• **TAREAS REQUERIDAS**
- A) Cite literalmente, del texto sobre la presión asistencial en Tenerife, todo lo que va desde "La expansión sin" hasta "corresponde a un 15%.".
- B) Prosiga el texto sobre la presión asistencial en Tenerife a partir de su última oración.

• **TEXTO PROPORCIONADO**
La expansión sin control del virus por la isla de Tenerife ha elevado de nuevo la presión asistencial, cuando todavía no ha podido recuperarse de las ola de invierno y a pesar de la vacunación. En tan solo tres días (de lunes a miércoles), el número de personas hospitalizadas ha crecido en la isla un 7%, lo que corresponde a 12 hospitalizaciones más, pasando de 162 el lunes a 174 en el día de ayer. Si se contabiliza desde el pasado viernes, el número de hospitalizados ha crecido en 23, lo que corresponde a un 15%.

Paralelamente, ha empezado a crecer la incidencia en los mayores de 65 años de la isla, pasando a ser de 57,34 casos por 100.000 habitantes cada 14 días. Esto corrobora que la ciencia no se había equivocado. La vacunación no evita que una persona se contagie y pueda contagiar el virus a otra, lo único que previene es de desarrollar una enfermedad grave y mortal. Tenerife también ha subido en otros indicadores como la positividad –es decir, el número de PCR positivas en relación al total de pruebas realizadas–, que se encuentra en un 7%, muy por encima del límite del 5% impuesto por la Organización Mundial de la Salud (OMS). En relación a las incidencias en la población general, también mantienen una tendencia al alza y en estos momentos se encuentran en un nivel de riesgo alto, tanto a 7 como a 14 días vista.

• **FILAS DISPONIBLES**

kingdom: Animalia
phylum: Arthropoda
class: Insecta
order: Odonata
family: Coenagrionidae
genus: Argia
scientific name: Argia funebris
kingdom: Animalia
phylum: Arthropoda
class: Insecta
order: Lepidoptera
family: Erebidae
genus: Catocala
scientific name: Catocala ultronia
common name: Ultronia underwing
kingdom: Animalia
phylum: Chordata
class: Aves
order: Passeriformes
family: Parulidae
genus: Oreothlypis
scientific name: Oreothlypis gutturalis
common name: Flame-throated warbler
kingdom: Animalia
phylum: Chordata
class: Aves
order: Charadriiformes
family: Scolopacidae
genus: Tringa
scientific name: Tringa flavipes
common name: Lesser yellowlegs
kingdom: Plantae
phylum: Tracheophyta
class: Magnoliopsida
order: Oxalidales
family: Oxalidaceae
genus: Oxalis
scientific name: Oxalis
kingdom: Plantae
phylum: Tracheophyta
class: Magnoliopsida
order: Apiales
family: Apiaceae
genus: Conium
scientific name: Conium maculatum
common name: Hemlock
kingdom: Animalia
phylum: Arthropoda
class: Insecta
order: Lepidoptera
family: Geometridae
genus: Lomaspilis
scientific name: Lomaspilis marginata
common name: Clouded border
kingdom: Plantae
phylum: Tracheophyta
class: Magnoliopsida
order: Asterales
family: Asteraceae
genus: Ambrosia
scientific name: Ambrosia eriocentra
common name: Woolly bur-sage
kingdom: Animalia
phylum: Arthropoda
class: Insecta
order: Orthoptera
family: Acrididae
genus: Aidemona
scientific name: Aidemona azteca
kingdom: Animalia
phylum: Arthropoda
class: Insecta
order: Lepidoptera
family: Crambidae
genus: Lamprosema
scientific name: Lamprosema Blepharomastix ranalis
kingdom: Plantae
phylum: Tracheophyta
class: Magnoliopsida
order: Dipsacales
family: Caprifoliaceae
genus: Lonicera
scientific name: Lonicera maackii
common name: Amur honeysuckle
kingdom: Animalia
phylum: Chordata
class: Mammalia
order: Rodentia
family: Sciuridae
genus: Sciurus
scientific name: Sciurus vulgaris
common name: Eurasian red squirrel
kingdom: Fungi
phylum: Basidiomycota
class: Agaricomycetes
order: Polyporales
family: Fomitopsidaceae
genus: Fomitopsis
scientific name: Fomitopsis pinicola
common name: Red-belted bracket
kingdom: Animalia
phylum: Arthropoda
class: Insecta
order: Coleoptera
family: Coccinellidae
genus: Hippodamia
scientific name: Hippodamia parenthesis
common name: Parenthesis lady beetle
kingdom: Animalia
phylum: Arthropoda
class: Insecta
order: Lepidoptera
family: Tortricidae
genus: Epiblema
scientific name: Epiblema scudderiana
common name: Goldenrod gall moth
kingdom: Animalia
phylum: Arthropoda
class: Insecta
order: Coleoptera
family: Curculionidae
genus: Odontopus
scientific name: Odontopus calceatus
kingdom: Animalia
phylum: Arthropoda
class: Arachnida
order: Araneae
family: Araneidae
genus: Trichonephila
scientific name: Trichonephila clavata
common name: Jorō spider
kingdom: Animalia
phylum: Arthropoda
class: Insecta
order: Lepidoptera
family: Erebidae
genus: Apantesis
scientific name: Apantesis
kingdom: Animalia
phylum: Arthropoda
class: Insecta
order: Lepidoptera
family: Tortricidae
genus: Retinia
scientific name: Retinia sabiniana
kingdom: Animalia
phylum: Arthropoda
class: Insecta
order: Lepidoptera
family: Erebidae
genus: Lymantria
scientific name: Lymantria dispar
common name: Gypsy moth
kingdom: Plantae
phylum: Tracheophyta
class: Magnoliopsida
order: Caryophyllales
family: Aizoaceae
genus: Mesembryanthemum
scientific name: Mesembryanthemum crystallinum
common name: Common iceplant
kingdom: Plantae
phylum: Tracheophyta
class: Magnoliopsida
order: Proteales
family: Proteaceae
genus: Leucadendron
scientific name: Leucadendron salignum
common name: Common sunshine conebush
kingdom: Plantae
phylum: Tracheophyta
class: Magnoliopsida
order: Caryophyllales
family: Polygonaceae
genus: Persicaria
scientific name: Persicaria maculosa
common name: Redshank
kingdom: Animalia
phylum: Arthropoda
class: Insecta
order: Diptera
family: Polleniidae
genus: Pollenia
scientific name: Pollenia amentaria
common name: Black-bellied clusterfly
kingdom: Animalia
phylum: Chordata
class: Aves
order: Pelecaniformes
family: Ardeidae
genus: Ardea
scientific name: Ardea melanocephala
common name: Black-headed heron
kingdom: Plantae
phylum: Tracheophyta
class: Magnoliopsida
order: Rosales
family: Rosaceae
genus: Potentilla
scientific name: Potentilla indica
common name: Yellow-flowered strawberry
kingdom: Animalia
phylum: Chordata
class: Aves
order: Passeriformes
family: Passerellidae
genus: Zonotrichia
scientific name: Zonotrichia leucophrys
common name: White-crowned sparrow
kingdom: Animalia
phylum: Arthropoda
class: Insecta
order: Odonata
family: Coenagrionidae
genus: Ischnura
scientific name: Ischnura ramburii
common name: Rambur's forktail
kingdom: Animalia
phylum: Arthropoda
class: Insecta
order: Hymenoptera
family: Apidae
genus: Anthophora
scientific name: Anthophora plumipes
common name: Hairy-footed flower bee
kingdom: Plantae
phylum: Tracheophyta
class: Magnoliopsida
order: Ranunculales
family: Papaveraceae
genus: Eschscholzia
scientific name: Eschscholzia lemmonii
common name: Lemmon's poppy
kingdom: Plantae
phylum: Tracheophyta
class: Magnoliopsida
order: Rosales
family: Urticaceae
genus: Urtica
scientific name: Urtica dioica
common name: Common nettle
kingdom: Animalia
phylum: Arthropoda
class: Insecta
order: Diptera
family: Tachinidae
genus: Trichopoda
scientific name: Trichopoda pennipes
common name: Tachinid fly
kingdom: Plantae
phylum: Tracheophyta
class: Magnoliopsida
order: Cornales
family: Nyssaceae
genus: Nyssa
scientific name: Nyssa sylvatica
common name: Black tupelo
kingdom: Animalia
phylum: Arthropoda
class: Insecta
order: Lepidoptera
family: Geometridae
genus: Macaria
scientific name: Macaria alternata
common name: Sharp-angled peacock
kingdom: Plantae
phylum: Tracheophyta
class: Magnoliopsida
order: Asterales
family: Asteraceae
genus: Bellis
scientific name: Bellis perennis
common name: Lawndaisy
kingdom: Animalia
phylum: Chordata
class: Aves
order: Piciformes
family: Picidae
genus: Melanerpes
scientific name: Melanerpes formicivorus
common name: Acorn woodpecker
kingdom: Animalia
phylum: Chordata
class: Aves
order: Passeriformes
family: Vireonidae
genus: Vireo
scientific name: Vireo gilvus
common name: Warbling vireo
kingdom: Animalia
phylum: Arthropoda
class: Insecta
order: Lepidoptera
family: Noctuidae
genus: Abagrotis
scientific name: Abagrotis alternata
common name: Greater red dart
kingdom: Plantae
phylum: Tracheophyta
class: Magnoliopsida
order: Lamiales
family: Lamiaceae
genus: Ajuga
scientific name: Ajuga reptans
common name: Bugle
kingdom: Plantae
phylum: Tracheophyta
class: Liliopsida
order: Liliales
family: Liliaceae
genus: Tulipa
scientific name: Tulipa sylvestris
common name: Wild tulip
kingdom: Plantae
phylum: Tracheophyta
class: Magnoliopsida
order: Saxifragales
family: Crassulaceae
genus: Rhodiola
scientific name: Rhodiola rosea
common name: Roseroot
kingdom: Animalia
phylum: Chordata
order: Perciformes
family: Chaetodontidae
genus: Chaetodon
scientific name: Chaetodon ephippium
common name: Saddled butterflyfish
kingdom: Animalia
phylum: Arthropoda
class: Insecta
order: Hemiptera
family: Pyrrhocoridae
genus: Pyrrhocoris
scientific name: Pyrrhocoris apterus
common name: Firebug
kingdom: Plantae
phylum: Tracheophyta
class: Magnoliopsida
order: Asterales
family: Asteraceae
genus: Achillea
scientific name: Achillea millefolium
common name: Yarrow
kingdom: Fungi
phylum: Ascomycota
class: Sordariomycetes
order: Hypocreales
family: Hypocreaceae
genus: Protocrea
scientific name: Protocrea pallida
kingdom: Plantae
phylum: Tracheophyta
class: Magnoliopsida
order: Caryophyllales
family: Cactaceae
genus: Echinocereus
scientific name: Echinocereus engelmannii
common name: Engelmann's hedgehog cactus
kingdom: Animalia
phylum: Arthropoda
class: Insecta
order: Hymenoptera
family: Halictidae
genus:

• **RESULTADOS ESPERADOS**
- A)
La expansión sin control del virus por la isla de Tenerife ha elevado de nuevo la presión asistencial, cuando todavía no ha podido recuperarse de las ola de invierno y a pesar de la vacunación. En tan solo tres días (de lunes a miércoles), el número de personas hospitalizadas ha crecido en la isla un 7%, lo que corresponde a 12 hospitalizaciones más, pasando de 162 el lunes a 174 en el día de ayer. Si se contabiliza desde el pasado viernes, el número de hospitalizados ha crecido en 23, lo que corresponde a un 15%.

- B)
En el día de ayer, la isla volvió a sumar más de un centenar de casos, lo que se ha convertido en una situación habitual durante la última semana. Tenerife sumó 140 casos nuevos, lo que supone un acumulado semanal de 933 casos. En relación a su crecimiento, supone un 42% más de casos que la semana previa y aproximadamente un 25% en relación a sus incidencias, como señaló el director de Salud Pública del Gobierno de Canarias, José Juan Alemán.

La mayoría de población aislada en domicilio en la isla, cuyo número asciende a 1.549 casos, se encuentra en la franja de edad entre 30 y 39 años, seguida de la de 20 a 29 y de la 40 a 49 años.

«La realidad es que los últimos cinco días en Tenerife han ido a peor», admitió el presidente del Gobierno de Canarias, Ángel Víctor Torres, durante una visita a las instalaciones del Recinto Ferial, en el que los efectivos de la Consejería de Sanidad están vacunando y rastreando casos, al mismo tiempo. Torres achacó los malos datos de esta isla a que hay un mayor porcentaje de jóvenes sin vacunar, además de una mayor dispersión de la población.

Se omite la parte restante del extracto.